* start PAGE TEXT *
What 5 Nepali Students Think About the SEE Cancelation

Lizzie Ottenstein
Shreejana Mainali
A female student taking some notes along with her laptop and mobile device.

The SEE (Secondary Education Examination), introduced in 2016, is the final examination every student must take after completing 10th grade. For the first time, the SEE exam was cancelled affecting millions of students nationwide. Although the Ministry of Education’s decision was critical, students are heartbroken and disappointed while others are adjusting and complying with the new form of grading (i.e internal assessment).

We spoke with five students from different schools in Kathmandu Valley affected by the decision. Here’s what we learned from them.

How SEE cancelation affected students

Leaving schools without SEE, without the anticipation of SEE results, or a proper farewell, has been a troubling experience for students. 41.2% of students in our survey felt the SEE 2077 cancellation was not a thoughtful decision as they were studying hard whereas 35.3% felt the government made the right decision prioritizing the health of students and faculty. 

One student said: “Although I feel our government made the right decision to cancel the SEE, I was a bit sad as I was fully prepared for the exam. The cancellation was a last-minute decision and it shocked me a bit as our government was constantly assuring the exams will be held soon.”

Another student responded that the SEE was his only hope of scoring good enough grades to apply to his top choice colleges as he didn’t secure good grades in internal exams. “I was studying super hard to get good grades in the finals and now my final grades won’t turn out good as it will be based on internal exams. This seems unfair,” he said.

Internal Assessments: Fair or Unfair?

On 9th June 2020, the National Education Board, Nepal Government, and Ministry of Education made the decision to cancel SEE exams and issue certificates based on unbiased internal evaluation. Reacting to this, one student stated: ”I believe the internal evaluation will not be as fair and justified as the conventional grading system. Students and their parents may not be satisfied with the marks obtained and some might even opt to bribe teachers for better marks.”
* end PAGE TEXT *
* start RECORD LIST *
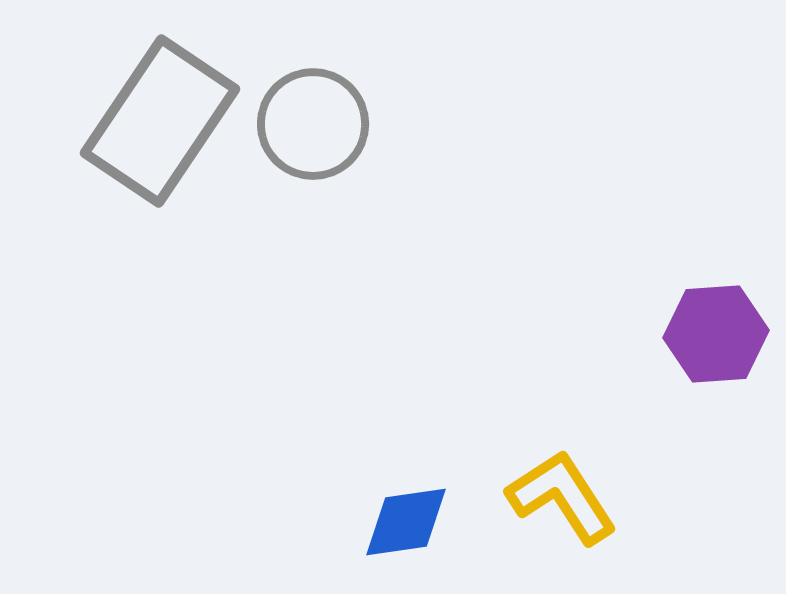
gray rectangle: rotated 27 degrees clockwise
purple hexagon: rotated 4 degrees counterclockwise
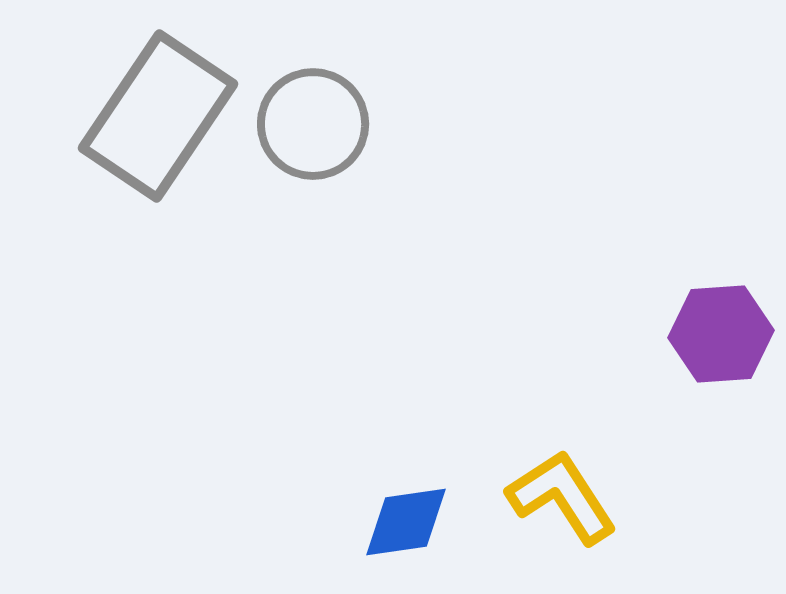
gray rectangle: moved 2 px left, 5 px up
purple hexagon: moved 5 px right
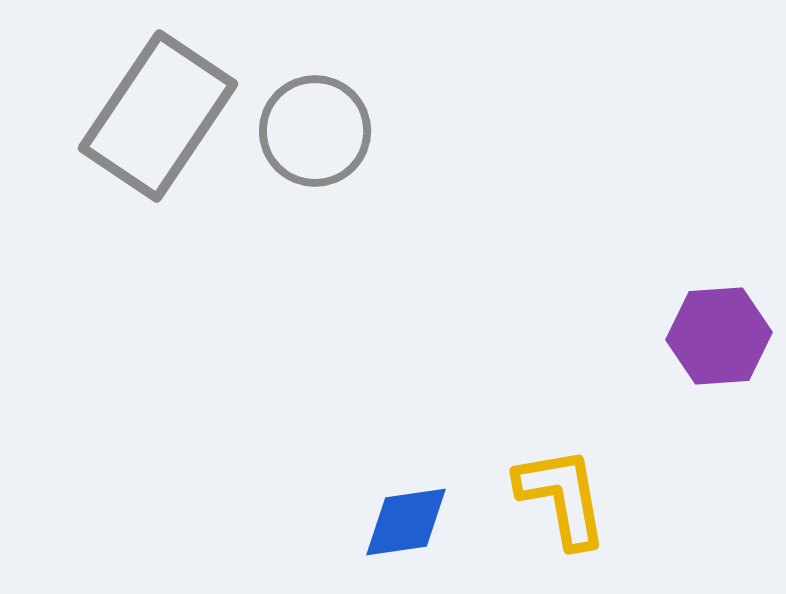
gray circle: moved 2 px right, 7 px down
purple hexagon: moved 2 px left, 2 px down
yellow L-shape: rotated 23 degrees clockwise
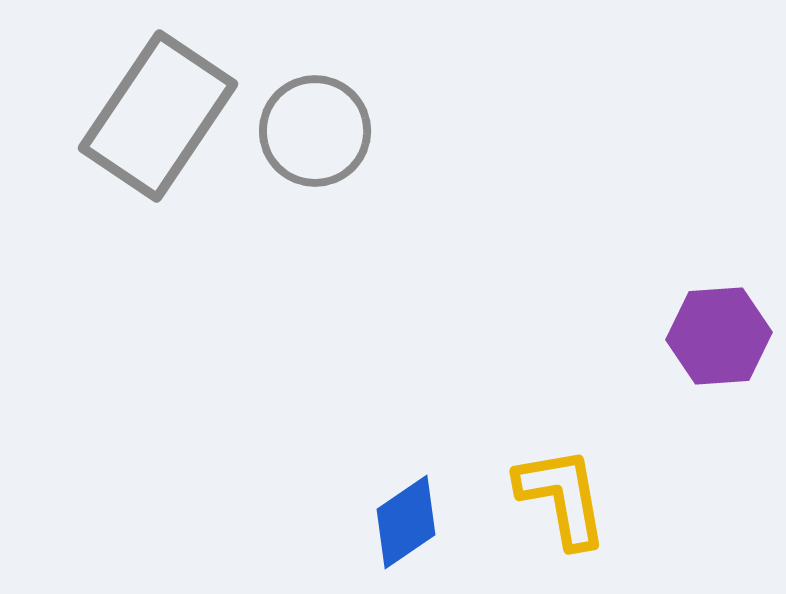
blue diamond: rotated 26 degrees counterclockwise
* end RECORD LIST *
### OBJECTIVES
1 > Can you repeat, word for word, the part of the SEE cancelation article that opens with the words containing "The SEE (Secondary" and closes with "(i.e internal assessment)."?
2 > Could you continue the article on students and the SEE cancelation from the point where it stops?

### THE RESULTS
1 >
The SEE (Secondary Education Examination), introduced in 2016, is the final examination every student must take after completing 10th grade. For the first time, the SEE exam was cancelled affecting millions of students nationwide. Although the Ministry of Education’s decision was critical, students are heartbroken and disappointed while others are adjusting and complying with the new form of grading (i.e internal assessment).

2 >
The NEB has started drafting a working procedure to evaluate grades from internal assessments. The evaluations will first be sent to the District Education Coordination Unit then to the NEB for grade sheet preparation. Showing serious concerns regarding this new policy, one student remarked: ”Students who didn’t do well in internal exams and planning to achieve higher grades in SEE have been severely affected. Marks given on the basis of attendance review, performance evaluation, and internal exams can result in lower grades. This can take away opportunities from students who choose to study at a prestigious college or the faculty they are passionate about.”

On the contrary, some students were happy with the new grading policies. “The non-exam assessment is fair and I appreciate the Nepal government for taking a logical step during such a crisis. Online examinations would have been the best alternative but that doesn’t seem feasible for millions of students from different demographic backgrounds,” added another student who believed this change was necessary. They also expressed the SEE is overrated since the government has extended school-level education up to Grade 12.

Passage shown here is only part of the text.